WHAT YOU ARE ASKED TO DO ▸
Rewrite only the entries from the line with "0, 1, 2, 3, 4, 5, 6, 7, 8, 9, 10, 11, 12" through the line with "Reading left to right, extract", replacing "legend" with "key" and leaving everything else unchanged.

Excerpts from a dataset
*** Block opens ***
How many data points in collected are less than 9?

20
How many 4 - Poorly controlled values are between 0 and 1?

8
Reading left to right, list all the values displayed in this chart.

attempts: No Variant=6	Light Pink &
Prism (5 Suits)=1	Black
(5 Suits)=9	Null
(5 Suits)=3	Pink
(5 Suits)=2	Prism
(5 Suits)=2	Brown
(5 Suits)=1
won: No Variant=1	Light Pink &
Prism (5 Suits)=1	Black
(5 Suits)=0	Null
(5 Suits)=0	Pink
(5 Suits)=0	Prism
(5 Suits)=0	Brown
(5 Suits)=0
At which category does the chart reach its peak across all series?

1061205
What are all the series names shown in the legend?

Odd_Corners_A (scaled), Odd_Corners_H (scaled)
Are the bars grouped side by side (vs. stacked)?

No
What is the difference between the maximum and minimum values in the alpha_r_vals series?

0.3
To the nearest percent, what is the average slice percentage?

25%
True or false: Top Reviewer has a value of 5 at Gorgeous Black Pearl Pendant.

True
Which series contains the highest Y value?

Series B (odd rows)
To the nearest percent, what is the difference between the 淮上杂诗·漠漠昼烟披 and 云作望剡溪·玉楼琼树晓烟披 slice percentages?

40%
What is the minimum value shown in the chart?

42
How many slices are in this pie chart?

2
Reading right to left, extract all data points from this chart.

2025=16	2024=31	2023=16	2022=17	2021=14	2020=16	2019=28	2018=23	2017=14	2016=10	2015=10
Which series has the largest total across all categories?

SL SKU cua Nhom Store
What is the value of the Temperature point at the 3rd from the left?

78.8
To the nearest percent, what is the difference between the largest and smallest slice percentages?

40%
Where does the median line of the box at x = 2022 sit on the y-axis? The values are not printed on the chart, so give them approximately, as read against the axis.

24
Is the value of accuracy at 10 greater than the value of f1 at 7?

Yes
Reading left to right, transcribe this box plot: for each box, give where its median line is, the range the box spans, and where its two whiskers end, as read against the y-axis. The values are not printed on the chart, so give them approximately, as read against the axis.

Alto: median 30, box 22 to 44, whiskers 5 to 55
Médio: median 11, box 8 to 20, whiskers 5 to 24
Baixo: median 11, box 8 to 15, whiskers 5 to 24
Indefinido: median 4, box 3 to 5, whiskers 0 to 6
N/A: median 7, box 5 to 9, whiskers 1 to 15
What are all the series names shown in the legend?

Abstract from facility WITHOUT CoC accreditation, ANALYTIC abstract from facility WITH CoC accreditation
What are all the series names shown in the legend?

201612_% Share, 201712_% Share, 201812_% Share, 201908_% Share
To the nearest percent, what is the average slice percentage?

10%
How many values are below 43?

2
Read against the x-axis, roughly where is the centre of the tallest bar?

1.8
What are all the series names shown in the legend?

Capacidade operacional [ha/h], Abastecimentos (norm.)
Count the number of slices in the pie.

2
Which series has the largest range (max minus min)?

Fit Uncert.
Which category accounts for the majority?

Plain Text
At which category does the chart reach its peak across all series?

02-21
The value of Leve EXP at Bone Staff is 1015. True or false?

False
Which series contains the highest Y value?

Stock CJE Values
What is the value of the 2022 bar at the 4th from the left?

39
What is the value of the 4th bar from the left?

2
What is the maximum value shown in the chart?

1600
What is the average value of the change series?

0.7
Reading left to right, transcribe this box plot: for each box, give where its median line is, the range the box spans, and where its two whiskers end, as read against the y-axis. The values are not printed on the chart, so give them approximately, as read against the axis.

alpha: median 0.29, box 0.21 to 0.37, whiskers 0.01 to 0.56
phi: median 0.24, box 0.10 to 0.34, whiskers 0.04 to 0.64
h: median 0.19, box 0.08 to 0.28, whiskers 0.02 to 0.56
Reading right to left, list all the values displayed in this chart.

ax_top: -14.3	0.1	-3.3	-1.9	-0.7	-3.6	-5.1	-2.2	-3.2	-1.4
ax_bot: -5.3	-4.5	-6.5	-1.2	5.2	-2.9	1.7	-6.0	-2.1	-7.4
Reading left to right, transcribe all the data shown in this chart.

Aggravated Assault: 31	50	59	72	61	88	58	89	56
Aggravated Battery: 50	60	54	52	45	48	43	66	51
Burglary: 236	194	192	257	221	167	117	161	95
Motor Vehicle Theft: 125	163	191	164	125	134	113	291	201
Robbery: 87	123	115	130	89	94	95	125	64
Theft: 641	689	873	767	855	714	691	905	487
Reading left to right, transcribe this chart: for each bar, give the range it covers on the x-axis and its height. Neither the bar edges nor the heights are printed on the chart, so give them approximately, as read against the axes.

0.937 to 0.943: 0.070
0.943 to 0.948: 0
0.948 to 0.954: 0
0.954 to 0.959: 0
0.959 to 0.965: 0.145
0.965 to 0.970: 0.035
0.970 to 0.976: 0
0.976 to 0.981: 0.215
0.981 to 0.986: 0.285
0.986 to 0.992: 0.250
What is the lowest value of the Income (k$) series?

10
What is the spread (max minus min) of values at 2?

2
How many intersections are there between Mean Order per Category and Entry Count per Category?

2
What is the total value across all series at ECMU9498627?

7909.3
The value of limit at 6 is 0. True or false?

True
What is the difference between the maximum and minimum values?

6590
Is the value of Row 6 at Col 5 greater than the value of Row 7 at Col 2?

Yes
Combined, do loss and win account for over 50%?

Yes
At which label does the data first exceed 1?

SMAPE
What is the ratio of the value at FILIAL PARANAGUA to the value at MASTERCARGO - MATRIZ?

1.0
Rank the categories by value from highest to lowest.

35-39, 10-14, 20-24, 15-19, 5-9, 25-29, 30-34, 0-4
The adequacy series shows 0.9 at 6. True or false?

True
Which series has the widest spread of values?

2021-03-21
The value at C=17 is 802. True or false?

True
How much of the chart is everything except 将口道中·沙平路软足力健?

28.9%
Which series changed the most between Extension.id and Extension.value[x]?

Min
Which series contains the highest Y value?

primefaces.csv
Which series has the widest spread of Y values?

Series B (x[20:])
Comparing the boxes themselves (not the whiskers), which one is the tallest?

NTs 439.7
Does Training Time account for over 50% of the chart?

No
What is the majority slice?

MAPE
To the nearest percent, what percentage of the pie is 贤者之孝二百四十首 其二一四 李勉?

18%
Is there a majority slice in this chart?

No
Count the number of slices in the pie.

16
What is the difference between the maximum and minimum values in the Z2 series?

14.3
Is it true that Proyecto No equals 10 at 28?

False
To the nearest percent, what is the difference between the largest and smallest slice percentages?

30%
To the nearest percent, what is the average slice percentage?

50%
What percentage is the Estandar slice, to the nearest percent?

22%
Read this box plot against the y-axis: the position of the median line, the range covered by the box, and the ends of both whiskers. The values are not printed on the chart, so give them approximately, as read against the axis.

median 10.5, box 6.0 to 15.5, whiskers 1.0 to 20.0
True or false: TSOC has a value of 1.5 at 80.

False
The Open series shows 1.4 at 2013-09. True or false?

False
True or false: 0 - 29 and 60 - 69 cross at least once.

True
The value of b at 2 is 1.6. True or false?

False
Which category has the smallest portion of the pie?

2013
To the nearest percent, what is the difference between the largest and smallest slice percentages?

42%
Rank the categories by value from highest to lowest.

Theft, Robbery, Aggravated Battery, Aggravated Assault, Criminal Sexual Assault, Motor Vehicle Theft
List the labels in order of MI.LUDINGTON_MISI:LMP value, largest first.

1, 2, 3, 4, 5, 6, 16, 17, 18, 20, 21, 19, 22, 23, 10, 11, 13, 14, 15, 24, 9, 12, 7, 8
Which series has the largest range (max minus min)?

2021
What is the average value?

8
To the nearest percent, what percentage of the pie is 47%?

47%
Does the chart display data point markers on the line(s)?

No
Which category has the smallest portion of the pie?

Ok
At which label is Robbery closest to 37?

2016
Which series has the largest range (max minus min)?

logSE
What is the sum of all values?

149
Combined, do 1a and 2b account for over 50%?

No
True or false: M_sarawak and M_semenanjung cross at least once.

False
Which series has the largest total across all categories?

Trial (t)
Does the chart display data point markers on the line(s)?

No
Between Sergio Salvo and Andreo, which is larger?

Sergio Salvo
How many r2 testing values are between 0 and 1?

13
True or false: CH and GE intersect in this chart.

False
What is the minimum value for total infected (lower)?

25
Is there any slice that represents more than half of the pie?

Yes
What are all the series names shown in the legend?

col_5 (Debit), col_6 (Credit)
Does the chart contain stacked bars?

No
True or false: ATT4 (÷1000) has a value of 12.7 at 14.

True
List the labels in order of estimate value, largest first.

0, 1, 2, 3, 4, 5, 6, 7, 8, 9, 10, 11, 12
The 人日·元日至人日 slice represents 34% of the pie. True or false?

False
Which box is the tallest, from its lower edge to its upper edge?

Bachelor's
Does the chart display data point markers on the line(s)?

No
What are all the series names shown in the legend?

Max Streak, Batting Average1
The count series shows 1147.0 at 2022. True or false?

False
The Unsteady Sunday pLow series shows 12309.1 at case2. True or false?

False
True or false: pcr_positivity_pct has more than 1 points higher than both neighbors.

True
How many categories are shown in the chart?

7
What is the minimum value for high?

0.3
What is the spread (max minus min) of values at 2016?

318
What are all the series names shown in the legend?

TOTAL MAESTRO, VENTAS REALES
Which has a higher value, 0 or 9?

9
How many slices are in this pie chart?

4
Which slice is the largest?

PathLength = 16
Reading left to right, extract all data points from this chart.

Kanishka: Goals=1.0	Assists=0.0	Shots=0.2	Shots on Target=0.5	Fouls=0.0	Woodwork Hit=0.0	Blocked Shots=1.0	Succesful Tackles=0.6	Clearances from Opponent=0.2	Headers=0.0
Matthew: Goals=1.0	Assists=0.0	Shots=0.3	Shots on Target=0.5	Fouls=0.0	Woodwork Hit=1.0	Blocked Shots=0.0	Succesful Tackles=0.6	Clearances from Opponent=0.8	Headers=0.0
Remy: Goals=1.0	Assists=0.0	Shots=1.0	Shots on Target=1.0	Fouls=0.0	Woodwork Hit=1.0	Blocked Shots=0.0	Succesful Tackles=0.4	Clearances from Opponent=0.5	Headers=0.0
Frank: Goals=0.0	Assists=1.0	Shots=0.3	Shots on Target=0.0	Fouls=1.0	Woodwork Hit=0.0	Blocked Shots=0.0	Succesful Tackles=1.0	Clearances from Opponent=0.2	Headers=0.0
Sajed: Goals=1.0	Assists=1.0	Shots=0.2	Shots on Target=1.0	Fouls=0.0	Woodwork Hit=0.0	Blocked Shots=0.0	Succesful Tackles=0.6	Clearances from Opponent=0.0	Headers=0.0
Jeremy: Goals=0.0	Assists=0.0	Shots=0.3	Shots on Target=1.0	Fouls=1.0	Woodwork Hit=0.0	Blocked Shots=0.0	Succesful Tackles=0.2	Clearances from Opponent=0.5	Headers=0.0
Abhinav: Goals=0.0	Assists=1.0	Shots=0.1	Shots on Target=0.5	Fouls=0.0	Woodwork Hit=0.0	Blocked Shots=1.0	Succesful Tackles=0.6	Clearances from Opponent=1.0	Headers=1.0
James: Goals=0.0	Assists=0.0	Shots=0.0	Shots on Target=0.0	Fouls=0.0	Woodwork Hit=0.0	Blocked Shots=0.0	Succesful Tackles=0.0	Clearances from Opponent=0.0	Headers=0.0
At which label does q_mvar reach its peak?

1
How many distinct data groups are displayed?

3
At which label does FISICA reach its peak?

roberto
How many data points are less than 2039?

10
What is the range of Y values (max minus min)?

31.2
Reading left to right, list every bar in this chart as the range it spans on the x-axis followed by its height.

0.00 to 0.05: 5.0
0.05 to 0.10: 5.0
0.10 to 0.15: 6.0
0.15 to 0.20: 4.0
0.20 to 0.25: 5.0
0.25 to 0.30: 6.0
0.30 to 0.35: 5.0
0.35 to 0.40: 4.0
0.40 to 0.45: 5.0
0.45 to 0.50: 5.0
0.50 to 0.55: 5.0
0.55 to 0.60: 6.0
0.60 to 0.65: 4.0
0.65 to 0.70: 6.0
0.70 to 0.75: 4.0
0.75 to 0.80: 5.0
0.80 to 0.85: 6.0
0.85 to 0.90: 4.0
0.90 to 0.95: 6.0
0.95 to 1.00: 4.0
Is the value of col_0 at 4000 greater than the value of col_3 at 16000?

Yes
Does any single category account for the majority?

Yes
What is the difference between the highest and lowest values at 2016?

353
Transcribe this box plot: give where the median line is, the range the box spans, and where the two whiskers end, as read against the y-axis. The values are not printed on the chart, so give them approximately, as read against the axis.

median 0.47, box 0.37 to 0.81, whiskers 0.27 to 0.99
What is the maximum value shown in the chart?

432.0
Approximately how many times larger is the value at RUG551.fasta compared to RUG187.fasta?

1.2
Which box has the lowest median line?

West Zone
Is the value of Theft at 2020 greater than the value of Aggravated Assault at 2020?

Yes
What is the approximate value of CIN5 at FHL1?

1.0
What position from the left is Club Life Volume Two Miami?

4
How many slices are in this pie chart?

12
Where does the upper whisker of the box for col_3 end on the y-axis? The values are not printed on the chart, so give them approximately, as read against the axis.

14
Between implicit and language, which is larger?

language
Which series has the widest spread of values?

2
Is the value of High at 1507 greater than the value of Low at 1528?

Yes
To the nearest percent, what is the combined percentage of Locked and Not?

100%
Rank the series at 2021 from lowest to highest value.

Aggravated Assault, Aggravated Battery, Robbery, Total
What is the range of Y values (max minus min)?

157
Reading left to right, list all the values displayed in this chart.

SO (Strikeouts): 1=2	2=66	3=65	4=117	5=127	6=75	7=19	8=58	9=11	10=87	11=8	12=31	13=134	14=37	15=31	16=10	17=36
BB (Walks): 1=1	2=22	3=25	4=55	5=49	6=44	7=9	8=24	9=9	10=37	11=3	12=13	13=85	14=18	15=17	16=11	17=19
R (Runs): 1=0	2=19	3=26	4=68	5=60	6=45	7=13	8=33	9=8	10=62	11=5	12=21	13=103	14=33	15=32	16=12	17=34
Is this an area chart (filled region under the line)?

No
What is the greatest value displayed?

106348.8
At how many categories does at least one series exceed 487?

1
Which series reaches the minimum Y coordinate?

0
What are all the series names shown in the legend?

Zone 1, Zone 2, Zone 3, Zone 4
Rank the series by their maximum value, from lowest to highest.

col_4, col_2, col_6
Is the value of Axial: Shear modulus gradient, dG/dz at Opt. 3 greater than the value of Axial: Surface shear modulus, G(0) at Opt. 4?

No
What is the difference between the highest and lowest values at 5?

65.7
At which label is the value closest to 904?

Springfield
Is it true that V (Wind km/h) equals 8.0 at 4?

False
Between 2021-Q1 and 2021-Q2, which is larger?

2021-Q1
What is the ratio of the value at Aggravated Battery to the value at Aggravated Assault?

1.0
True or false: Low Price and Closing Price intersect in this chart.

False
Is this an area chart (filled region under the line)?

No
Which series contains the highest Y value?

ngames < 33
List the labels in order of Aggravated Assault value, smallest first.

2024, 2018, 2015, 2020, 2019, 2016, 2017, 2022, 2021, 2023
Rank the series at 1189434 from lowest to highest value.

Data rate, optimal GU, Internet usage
*** Block closes ***
SOLUTION FOR THIS TASK ▸
0, 1, 2, 3, 4, 5, 6, 7, 8, 9, 10, 11, 12
The 人日·元日至人日 slice represents 34% of the pie. True or false?

False
Which box is the tallest, from its lower edge to its upper edge?

Bachelor's
Does the chart display data point markers on the line(s)?

No
What are all the series names shown in the key?

Max Streak, Batting Average1
The count series shows 1147.0 at 2022. True or false?

False
The Unsteady Sunday pLow series shows 12309.1 at case2. True or false?

False
True or false: pcr_positivity_pct has more than 1 points higher than both neighbors.

True
How many categories are shown in the chart?

7
What is the minimum value for high?

0.3
What is the spread (max minus min) of values at 2016?

318
What are all the series names shown in the key?

TOTAL MAESTRO, VENTAS REALES
Which has a higher value, 0 or 9?

9
How many slices are in this pie chart?

4
Which slice is the largest?

PathLength = 16
Reading left to right, extract all data points from this chart.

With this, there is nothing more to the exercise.